Harry closely examined the ring in her hand. She swore when she noticed a dent and tried to rub it out.

"Don't bother," Pansy said. "You'll need to take it to a jeweler. I'll wait for the romantic proposal, as long as it's imminent."

"Do you want me to propose now?" Harry asked hesitantly.

Pansy glared at her. "No. I want my fucking romantic proposal. When you don't look like you've been in a bar fight."

Harry nodded tensely. "Okay. Okay, yes. I'll get it fixed." She started to stand up in her chair. "I'll get it fixed right now. And you won't go anywhere? I mean, obviously do what you want, but you won't change cities? Leave me here?"

Pansy grabbed her arm. "Sit down," she commanded. "You aren't going anywhere at this exact moment. I'm going to finish my tea, and you should too. You'll need the energy. And then we are going back to the hotel."

"What?" Harry asked. It was apparently all she knew how to say these days.

"I said I didn't want you to propose while looking like you'd been in a bar fight," Pansy explained, enunciating as if she was speaking to a toddler. "But I love to watch you fight, particularly when it's in defense of my long-awaited ring. There are plenty of other things I want you to do at this moment."

"Oh. You mean—" Harry's eyes lit up. "So we…you…"

"Drink your tea," Pansy said, holding her cup delicately. "And stop acting like a bumpkin, or you'll ruin the effect that little performance inspired."

"I am sorry, Pans, for all of it," Harry said, slowly sounding out each word as if determined to put them in the right order. "I really don't know how to live without you. Not because of the house or the schedule or all the career stuff I've now learned you were doing. But because I need you."

"That was good," Pansy said, nodding. "Workshop that for the real proposal."

"Workshop it?" Harry asked, biting her lip. "What was wrong with it? What should I change?"

"I'm not editing my own proposal speech," Pansy said, waving a hand. "I'm sure you'll figure it out."

"Merlin, Pans, this is so stressful," Harry said, her head in her hands. "And I love you _so much_."

"I know," Pansy said, a real smile emerging into the late morning sunlight. She drained her tea and put it on the table. "Okay, let's go. Much to do today."

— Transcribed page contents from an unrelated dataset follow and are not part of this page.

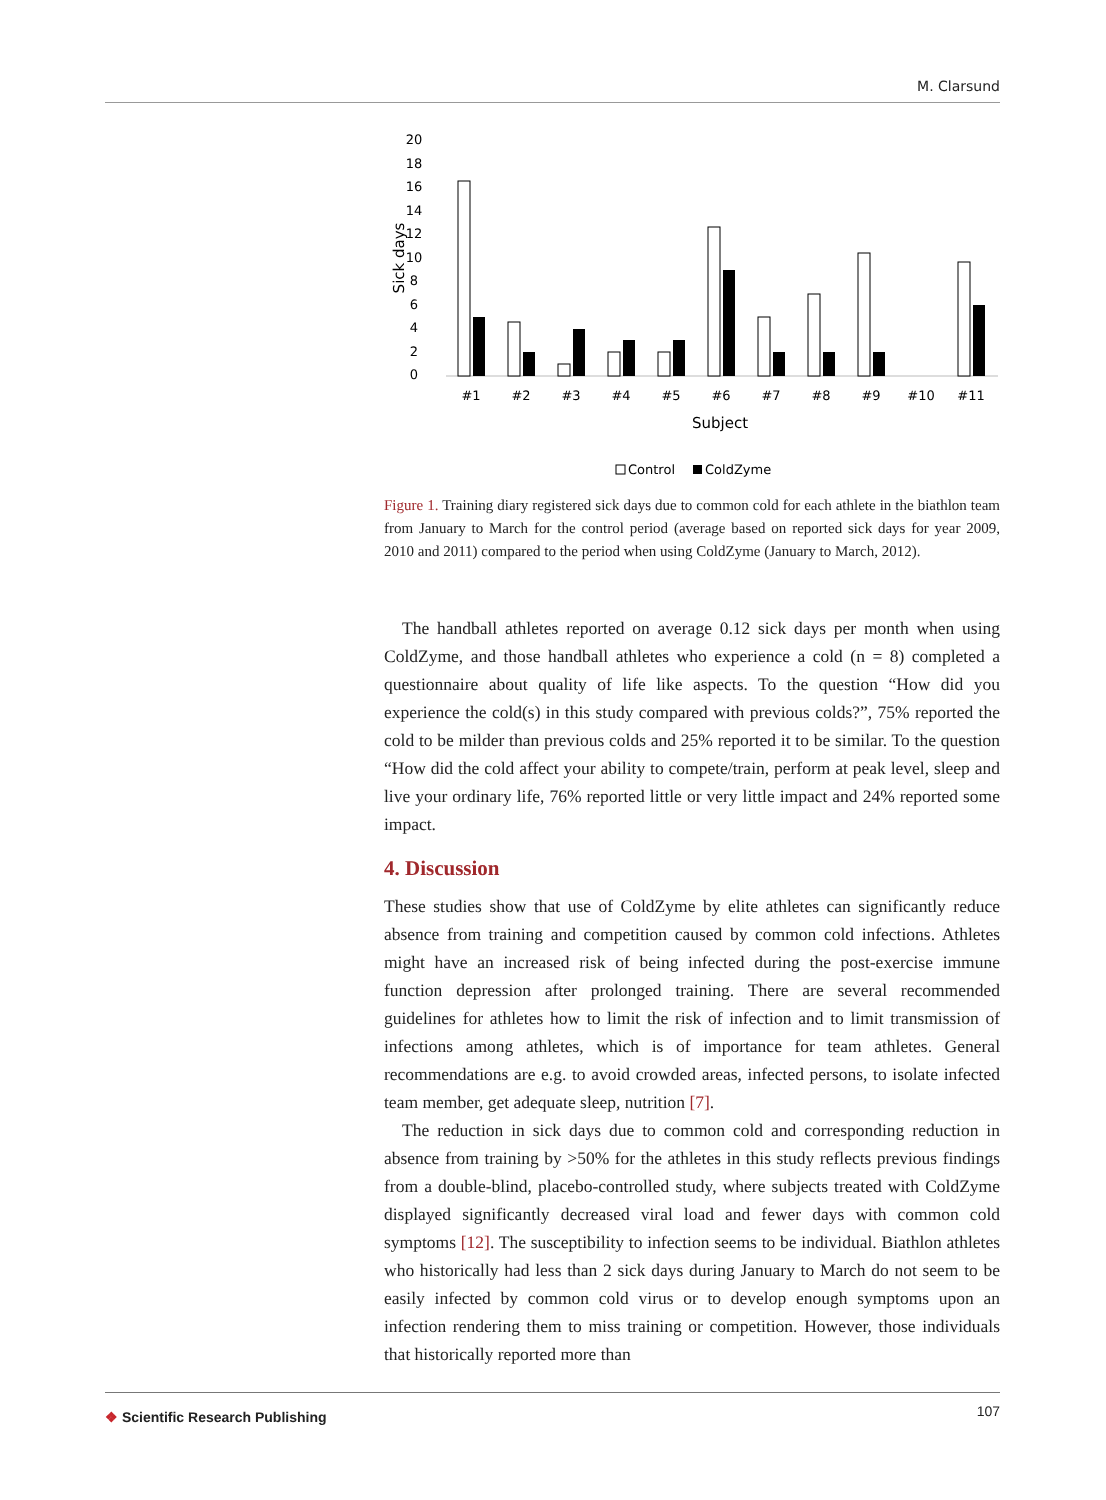M. Clarsund
20
18
16
14
12
10
8
6
4
2
0
Sick days
#1
#2
#3
#4
#5
#6
#7
#8
#9
#10
#11
Subject
Control
ColdZyme
Figure 1. Training diary registered sick days due to common cold for each athlete in the biathlon team from January to March for the control period (average based on reported sick days for year 2009, 2010 and 2011) compared to the period when using ColdZyme (January to March, 2012).
The handball athletes reported on average 0.12 sick days per month when using ColdZyme, and those handball athletes who experience a cold (n = 8) completed a questionnaire about quality of life like aspects. To the question “How did you experience the cold(s) in this study compared with previous colds?”, 75% reported the cold to be milder than previous colds and 25% reported it to be similar. To the question “How did the cold affect your ability to compete/train, perform at peak level, sleep and live your ordinary life, 76% reported little or very little impact and 24% reported some impact.
4. Discussion
These studies show that use of ColdZyme by elite athletes can significantly reduce absence from training and competition caused by common cold infections. Athletes might have an increased risk of being infected during the post-exercise immune function depression after prolonged training. There are several recommended guidelines for athletes how to limit the risk of infection and to limit transmission of infections among athletes, which is of importance for team athletes. General recommendations are e.g. to avoid crowded areas, infected persons, to isolate infected team member, get adequate sleep, nutrition [7].
The reduction in sick days due to common cold and corresponding reduction in absence from training by >50% for the athletes in this study reflects previous findings from a double-blind, placebo-controlled study, where subjects treated with ColdZyme displayed significantly decreased viral load and fewer days with common cold symptoms [12]. The susceptibility to infection seems to be individual. Biathlon athletes who historically had less than 2 sick days during January to March do not seem to be easily infected by common cold virus or to develop enough symptoms upon an infection rendering them to miss training or competition. However, those individuals that historically reported more than
❖ Scientific Research Publishing
107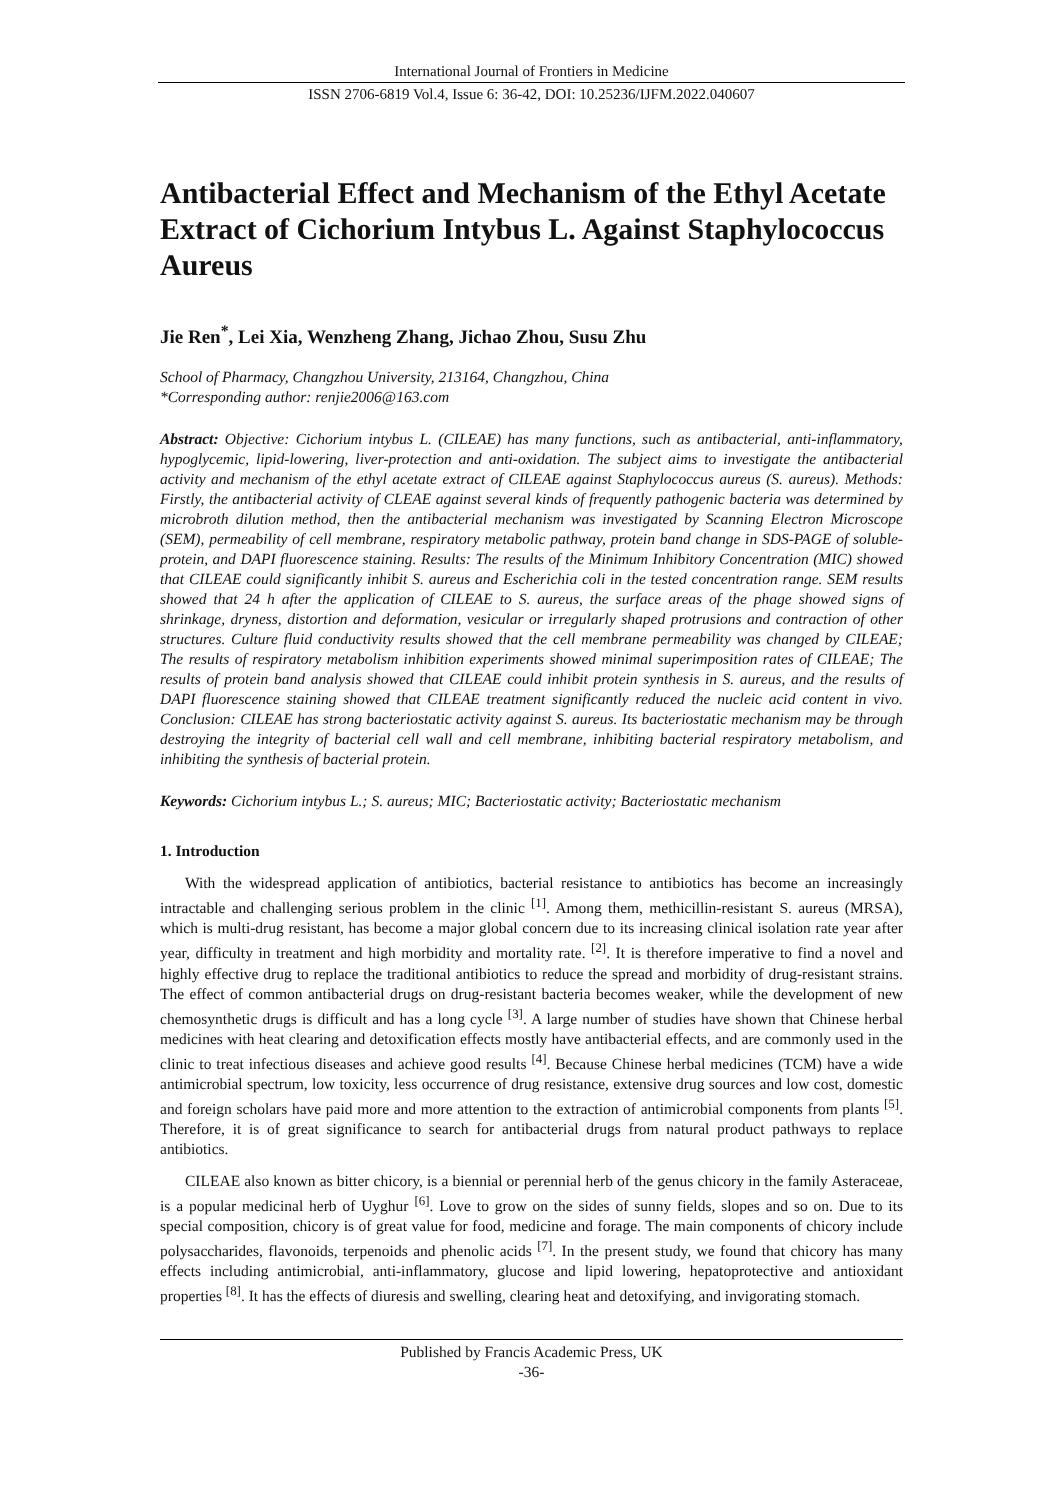International Journal of Frontiers in Medicine
ISSN 2706-6819 Vol.4, Issue 6: 36-42, DOI: 10.25236/IJFM.2022.040607
Antibacterial Effect and Mechanism of the Ethyl Acetate Extract of Cichorium Intybus L. Against Staphylococcus Aureus
Jie Ren<sup>*</sup>, Lei Xia, Wenzheng Zhang, Jichao Zhou, Susu Zhu
School of Pharmacy, Changzhou University, 213164, Changzhou, China
*Corresponding author: renjie2006@163.com
Abstract: Objective: Cichorium intybus L. (CILEAE) has many functions, such as antibacterial, anti-inflammatory, hypoglycemic, lipid-lowering, liver-protection and anti-oxidation. The subject aims to investigate the antibacterial activity and mechanism of the ethyl acetate extract of CILEAE against Staphylococcus aureus (S. aureus). Methods: Firstly, the antibacterial activity of CLEAE against several kinds of frequently pathogenic bacteria was determined by microbroth dilution method, then the antibacterial mechanism was investigated by Scanning Electron Microscope (SEM), permeability of cell membrane, respiratory metabolic pathway, protein band change in SDS-PAGE of soluble-protein, and DAPI fluorescence staining. Results: The results of the Minimum Inhibitory Concentration (MIC) showed that CILEAE could significantly inhibit S. aureus and Escherichia coli in the tested concentration range. SEM results showed that 24 h after the application of CILEAE to S. aureus, the surface areas of the phage showed signs of shrinkage, dryness, distortion and deformation, vesicular or irregularly shaped protrusions and contraction of other structures. Culture fluid conductivity results showed that the cell membrane permeability was changed by CILEAE; The results of respiratory metabolism inhibition experiments showed minimal superimposition rates of CILEAE; The results of protein band analysis showed that CILEAE could inhibit protein synthesis in S. aureus, and the results of DAPI fluorescence staining showed that CILEAE treatment significantly reduced the nucleic acid content in vivo. Conclusion: CILEAE has strong bacteriostatic activity against S. aureus. Its bacteriostatic mechanism may be through destroying the integrity of bacterial cell wall and cell membrane, inhibiting bacterial respiratory metabolism, and inhibiting the synthesis of bacterial protein.
Keywords: Cichorium intybus L.; S. aureus; MIC; Bacteriostatic activity; Bacteriostatic mechanism
1. Introduction
With the widespread application of antibiotics, bacterial resistance to antibiotics has become an increasingly intractable and challenging serious problem in the clinic <sup>[1]</sup>. Among them, methicillin-resistant S. aureus (MRSA), which is multi-drug resistant, has become a major global concern due to its increasing clinical isolation rate year after year, difficulty in treatment and high morbidity and mortality rate. <sup>[2]</sup>. It is therefore imperative to find a novel and highly effective drug to replace the traditional antibiotics to reduce the spread and morbidity of drug-resistant strains. The effect of common antibacterial drugs on drug-resistant bacteria becomes weaker, while the development of new chemosynthetic drugs is difficult and has a long cycle <sup>[3]</sup>. A large number of studies have shown that Chinese herbal medicines with heat clearing and detoxification effects mostly have antibacterial effects, and are commonly used in the clinic to treat infectious diseases and achieve good results <sup>[4]</sup>. Because Chinese herbal medicines (TCM) have a wide antimicrobial spectrum, low toxicity, less occurrence of drug resistance, extensive drug sources and low cost, domestic and foreign scholars have paid more and more attention to the extraction of antimicrobial components from plants <sup>[5]</sup>. Therefore, it is of great significance to search for antibacterial drugs from natural product pathways to replace antibiotics.
CILEAE also known as bitter chicory, is a biennial or perennial herb of the genus chicory in the family Asteraceae, is a popular medicinal herb of Uyghur <sup>[6]</sup>. Love to grow on the sides of sunny fields, slopes and so on. Due to its special composition, chicory is of great value for food, medicine and forage. The main components of chicory include polysaccharides, flavonoids, terpenoids and phenolic acids <sup>[7]</sup>. In the present study, we found that chicory has many effects including antimicrobial, anti-inflammatory, glucose and lipid lowering, hepatoprotective and antioxidant properties <sup>[8]</sup>. It has the effects of diuresis and swelling, clearing heat and detoxifying, and invigorating stomach.
Published by Francis Academic Press, UK
-36-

Harry stood up after her almost shakily, trailing her as they headed towards the hotel. In the shade of a tree, she paused, pulled Pansy to her, and kissed her. When they released each other, Pansy luxuriated for a long second in the look in Harry's eyes, then started dragging her to the hotel.

"Pansy?" Harry said, holding on to Pansy's hand tightly. "I've been wondering for the past six months, and it's been driving me up the wall…"

"Yes?"

"Where is that orange juice from?"

Pansy looked at her and winked. "I have to keep some secrets, Harry. You'll never know."

**Author's Note:**

> One of the things I find most fascinating about RBC is that the pureblood society is, in every way that counts, intensely patriarchal and traditional. Pansy's focus in the books is her future engagement- she does her best to learn to sew, and takes great care with her appearance- to prepare for her future as a pureblood wife. So what does it mean to have an intensely patriarchal society in which LGBT marriage is completely normal? How does that change gender dynamics and marriage, or not change it? This is a loose exploration of that. I'm just playing around with this- would love your thoughts on the issue!